**Job**
Starting at the first line of the material below and stopping after the line that contains "voi kuluttaja tarkastella", set those lines out as a numbered list, skipping any blank lines.

=== Begin Enclosure ===

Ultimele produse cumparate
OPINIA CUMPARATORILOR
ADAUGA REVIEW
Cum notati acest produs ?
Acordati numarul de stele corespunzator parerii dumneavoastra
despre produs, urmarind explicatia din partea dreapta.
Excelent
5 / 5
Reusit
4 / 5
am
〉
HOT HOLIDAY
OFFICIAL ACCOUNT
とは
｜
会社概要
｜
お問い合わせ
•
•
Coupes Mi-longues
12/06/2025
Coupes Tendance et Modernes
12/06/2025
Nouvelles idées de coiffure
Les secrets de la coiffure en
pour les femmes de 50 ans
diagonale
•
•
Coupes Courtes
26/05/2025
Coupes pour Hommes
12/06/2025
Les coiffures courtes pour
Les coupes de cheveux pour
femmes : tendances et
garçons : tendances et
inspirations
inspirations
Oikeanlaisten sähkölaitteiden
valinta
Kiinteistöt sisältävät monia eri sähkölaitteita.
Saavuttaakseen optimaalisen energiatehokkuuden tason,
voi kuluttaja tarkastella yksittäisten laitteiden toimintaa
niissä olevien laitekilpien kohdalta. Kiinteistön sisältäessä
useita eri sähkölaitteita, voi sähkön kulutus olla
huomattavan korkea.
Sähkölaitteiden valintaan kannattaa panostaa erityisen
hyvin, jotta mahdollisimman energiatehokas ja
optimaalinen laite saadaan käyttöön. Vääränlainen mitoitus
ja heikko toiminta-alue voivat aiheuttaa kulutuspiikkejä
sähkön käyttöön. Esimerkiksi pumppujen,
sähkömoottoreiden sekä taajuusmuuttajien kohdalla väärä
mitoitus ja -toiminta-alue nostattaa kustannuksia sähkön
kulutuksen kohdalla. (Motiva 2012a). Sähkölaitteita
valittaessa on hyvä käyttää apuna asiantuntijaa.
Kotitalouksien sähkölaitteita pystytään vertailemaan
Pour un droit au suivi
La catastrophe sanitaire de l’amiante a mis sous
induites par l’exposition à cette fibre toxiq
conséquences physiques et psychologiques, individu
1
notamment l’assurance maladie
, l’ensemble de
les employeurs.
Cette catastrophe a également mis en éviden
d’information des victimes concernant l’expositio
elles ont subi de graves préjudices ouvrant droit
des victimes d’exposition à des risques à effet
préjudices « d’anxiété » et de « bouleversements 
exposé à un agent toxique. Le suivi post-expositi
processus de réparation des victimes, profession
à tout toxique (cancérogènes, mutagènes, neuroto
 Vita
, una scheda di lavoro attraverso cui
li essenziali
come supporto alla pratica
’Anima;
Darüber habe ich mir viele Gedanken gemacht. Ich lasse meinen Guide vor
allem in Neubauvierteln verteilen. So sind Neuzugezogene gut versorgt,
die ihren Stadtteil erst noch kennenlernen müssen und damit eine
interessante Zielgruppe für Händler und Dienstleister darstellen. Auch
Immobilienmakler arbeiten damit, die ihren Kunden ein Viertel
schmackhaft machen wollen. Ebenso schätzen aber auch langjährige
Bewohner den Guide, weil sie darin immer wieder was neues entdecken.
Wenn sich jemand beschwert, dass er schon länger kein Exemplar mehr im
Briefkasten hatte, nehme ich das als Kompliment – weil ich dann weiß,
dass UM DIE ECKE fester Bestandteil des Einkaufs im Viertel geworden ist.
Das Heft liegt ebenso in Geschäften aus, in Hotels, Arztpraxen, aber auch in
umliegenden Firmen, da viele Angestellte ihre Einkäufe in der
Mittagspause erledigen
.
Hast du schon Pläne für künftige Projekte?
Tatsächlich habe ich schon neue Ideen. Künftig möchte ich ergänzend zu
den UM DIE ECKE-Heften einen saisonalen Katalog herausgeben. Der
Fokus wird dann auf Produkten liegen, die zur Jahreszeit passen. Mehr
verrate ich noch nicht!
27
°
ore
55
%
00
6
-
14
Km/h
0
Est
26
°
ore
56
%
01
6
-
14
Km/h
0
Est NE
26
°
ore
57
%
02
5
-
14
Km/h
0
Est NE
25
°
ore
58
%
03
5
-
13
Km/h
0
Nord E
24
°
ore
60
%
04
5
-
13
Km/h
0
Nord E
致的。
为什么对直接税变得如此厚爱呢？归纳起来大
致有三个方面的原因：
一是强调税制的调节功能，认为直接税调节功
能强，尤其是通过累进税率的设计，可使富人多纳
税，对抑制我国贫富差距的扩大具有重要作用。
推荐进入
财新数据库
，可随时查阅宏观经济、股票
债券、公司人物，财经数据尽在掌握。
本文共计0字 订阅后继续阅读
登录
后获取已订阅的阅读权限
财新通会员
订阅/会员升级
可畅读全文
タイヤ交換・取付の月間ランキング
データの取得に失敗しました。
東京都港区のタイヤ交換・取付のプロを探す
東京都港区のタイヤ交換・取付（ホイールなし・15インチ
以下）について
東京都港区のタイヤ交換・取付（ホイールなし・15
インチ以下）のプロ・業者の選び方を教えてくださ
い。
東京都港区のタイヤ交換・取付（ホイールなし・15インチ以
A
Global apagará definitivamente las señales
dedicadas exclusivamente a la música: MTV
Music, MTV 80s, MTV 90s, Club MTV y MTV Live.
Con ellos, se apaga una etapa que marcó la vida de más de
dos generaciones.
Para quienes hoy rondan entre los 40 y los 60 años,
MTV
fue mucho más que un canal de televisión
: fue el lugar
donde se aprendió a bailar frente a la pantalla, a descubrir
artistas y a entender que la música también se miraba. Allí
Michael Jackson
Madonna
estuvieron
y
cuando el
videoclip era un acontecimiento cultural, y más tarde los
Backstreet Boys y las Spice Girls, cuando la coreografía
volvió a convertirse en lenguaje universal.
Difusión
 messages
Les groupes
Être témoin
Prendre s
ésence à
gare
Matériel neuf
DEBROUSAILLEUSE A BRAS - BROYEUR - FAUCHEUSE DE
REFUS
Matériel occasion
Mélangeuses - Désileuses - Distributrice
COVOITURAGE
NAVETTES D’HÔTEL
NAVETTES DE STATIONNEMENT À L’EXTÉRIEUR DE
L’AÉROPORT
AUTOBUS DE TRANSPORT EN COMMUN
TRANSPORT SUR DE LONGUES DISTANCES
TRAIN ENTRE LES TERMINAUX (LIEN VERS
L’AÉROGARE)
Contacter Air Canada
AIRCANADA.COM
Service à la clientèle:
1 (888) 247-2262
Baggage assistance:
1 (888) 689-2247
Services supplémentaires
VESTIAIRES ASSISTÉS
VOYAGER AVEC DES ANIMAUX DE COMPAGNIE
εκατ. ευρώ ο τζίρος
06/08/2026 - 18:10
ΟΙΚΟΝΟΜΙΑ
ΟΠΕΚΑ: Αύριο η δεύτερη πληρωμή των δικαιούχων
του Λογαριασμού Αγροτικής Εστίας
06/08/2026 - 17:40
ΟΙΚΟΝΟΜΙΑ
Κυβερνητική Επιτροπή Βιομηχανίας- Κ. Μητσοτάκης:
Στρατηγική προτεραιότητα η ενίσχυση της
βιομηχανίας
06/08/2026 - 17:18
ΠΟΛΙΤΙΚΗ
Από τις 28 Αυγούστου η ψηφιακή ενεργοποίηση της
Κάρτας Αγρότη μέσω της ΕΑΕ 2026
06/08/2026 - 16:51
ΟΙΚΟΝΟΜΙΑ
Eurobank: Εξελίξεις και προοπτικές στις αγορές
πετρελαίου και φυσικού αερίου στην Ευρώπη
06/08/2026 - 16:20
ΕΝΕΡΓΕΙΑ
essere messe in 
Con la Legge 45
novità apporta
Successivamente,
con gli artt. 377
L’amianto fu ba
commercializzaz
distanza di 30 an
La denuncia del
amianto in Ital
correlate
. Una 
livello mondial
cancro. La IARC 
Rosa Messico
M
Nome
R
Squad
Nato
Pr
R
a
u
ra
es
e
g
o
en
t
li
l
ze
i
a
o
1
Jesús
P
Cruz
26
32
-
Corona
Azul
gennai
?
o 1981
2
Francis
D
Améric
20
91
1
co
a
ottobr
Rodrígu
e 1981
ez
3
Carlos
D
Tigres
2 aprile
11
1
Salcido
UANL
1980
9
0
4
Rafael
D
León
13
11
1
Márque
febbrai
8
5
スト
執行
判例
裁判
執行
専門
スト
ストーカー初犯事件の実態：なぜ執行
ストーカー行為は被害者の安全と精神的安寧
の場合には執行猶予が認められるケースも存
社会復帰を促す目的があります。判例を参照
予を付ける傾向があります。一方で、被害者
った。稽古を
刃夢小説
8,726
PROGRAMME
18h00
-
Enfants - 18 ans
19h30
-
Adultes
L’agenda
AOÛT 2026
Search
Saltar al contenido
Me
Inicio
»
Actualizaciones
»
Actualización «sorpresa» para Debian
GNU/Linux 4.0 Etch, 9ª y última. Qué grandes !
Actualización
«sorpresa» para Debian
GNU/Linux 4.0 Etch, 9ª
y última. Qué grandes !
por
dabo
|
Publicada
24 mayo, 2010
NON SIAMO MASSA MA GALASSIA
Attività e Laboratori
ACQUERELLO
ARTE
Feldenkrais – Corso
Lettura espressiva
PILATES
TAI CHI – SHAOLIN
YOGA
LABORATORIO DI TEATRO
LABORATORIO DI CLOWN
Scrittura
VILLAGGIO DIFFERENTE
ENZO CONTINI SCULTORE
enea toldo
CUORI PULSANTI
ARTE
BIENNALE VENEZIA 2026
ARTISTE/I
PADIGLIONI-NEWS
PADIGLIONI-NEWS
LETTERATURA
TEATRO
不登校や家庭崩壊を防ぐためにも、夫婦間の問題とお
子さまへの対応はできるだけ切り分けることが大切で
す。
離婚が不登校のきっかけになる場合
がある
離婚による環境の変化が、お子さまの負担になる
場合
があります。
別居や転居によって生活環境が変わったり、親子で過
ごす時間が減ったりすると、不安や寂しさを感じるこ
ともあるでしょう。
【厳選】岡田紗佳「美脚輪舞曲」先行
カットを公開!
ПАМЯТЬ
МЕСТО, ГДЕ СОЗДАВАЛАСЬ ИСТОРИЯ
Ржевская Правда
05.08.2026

=== End Enclosure ===

**Answer section**
1. Ultimele produse cumparate
2. OPINIA CUMPARATORILOR
3. ADAUGA REVIEW
4. Cum notati acest produs ?
5. Acordati numarul de stele corespunzator parerii dumneavoastra
6. despre produs, urmarind explicatia din partea dreapta.
7. Excelent
8. 5 / 5
9. Reusit
10. 4 / 5
11. am
12. 〉
13. HOT HOLIDAY
14. OFFICIAL ACCOUNT
15. とは
16. ｜
17. 会社概要
18. ｜
19. お問い合わせ
20. •
21. •
22. Coupes Mi-longues
23. 12/06/2025
24. Coupes Tendance et Modernes
25. 12/06/2025
26. Nouvelles idées de coiffure
27. Les secrets de la coiffure en
28. pour les femmes de 50 ans
29. diagonale
30. •
31. •
32. Coupes Courtes
33. 26/05/2025
34. Coupes pour Hommes
35. 12/06/2025
36. Les coiffures courtes pour
37. Les coupes de cheveux pour
38. femmes : tendances et
39. garçons : tendances et
40. inspirations
41. inspirations
42. Oikeanlaisten sähkölaitteiden
43. valinta
44. Kiinteistöt sisältävät monia eri sähkölaitteita.
45. Saavuttaakseen optimaalisen energiatehokkuuden tason,
46. voi kuluttaja tarkastella yksittäisten laitteiden toimintaa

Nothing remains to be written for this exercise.